The allTrains query returns, as expected, all trains. My resolver is just returning that entire data set, and behind the scenes, the grapqhl gem is simply using dot syntax to call the methods to access each of the instance variables I defined in my Train PORO.

If we completed the initial setup properly, we can use the GraphiQL tool to simulate client queries. Let’s head over to http://localhost:3000/graphiql to test out our queries. I can return all of the fields with the allTrains query, as you see below:

I can also return a selection of only the fields I want:

This is why GraphQL is so useful. The client gets to decide what fields it wants returned rather than having a pre-determined data set returned by a conventional REST API endpoint. On the backend, I can provide my client with a number of options to fetch the desired data, and these options are highly customizable.

For example, I can allow my client to pass in an argument to return all trains for a single driver using the trainByDriver query. In this query, the transformation is passed down to Flux to do the work of returning the train data associated with only the requested driver while GraphQL handles the field selection. The same functionality of only returning the requested fields exists in this query as well.

Since this is time series data we’re working with, it makes sense to allow our client to search by a single timestamp using the trainByTime query. As you can see in the Flux query generator code we discussed earlier, we again push the work of transforming the data into a Flux query to retrieve the data associated with that timestamp, and then have GraphQL return only the fields requested by the client.

You can probably come up with a number of other queries that would be useful to a client, all of which will have the benefit of providing only the information the client specifically requests.

Summary

GraphQL makes a powerful companion to your InfluxDB database. It allows the client to specify exactly what information it needs without over-fetching or under-fetching data. Combined with the results of a Flux query, you now have two loci of control: the range and filter functions of your Flux query, and the types of GraphQL queries you open up to the client. The client can simplify its code and avoid superfluous code, particularly when you push the work of transformation down to the database query rather than requiring the client to make that transformation. Furthermore, you no longer require your client to change the endpoint it hits as requirements change because it is using GraphQL to query the API instead of directly hitting your endpoints. This creates a lot of flexibility in the backend while empowering the client to make data decisions on its own.

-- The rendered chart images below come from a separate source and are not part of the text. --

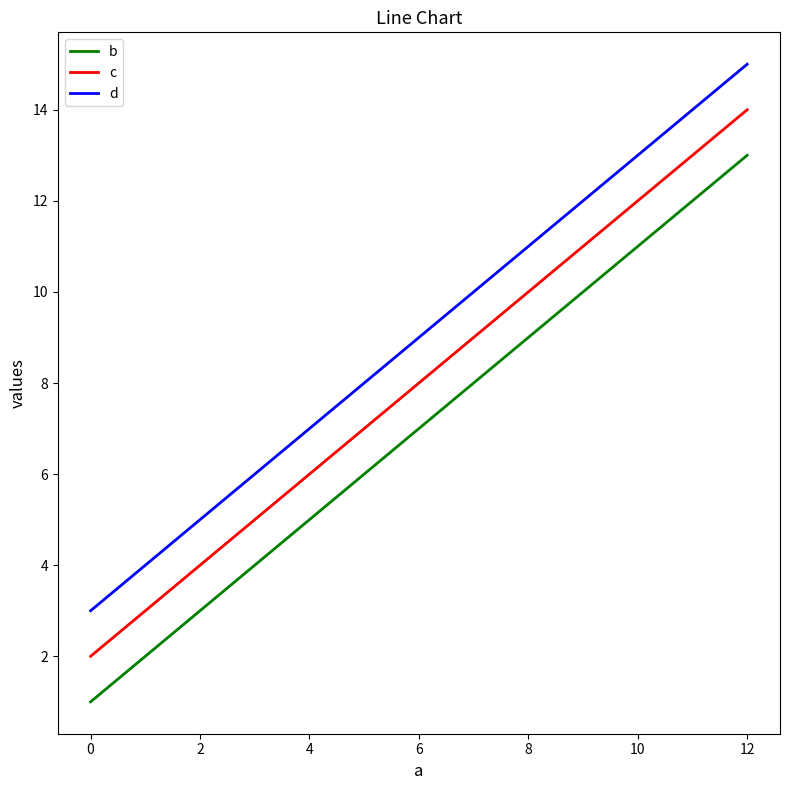

The value of c at 12 is 14. True or false?

True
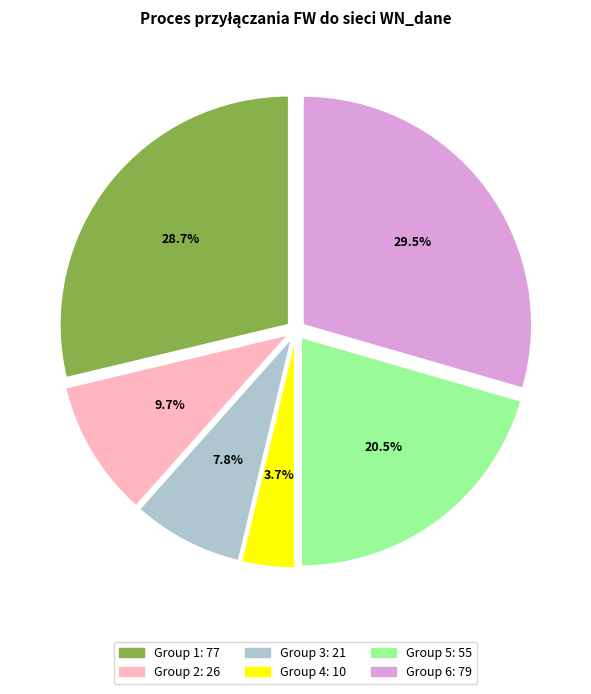

Does any single category account for the majority?

No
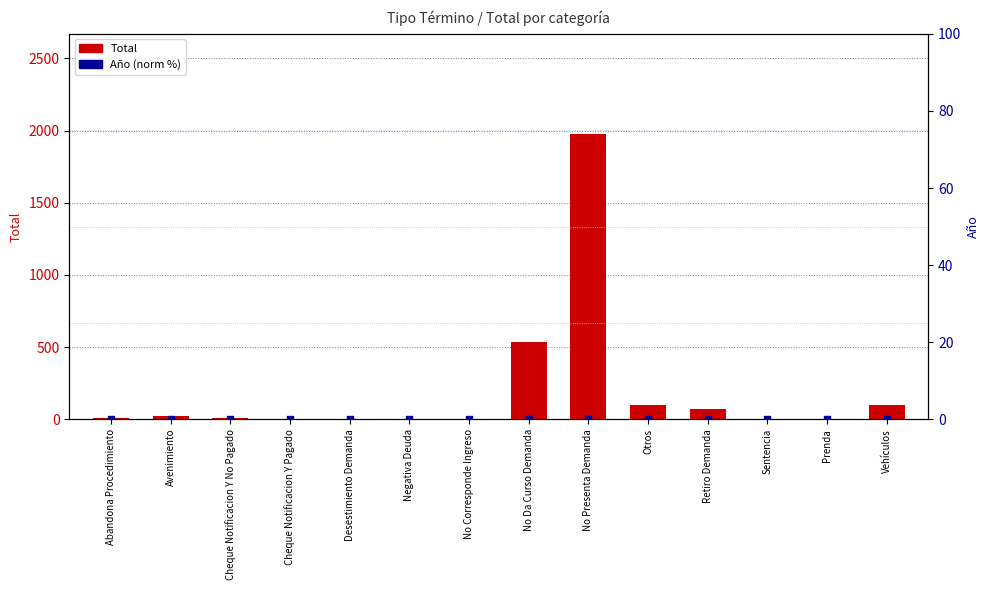

Which series has the widest spread of Y values?

Total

One thing that’s worth noting is that you could expose a Flux endpoint to the front end developer and they could write Flux rather than GraphQL to get the same result. However, the advantages of GraphQL are that you have client libraries and the other tooling (like the explorer) that are built on top of it. Also, if you end up hooking into other databases, those results can be joined together in a single API call (i.e. InfluxDB + Postgres).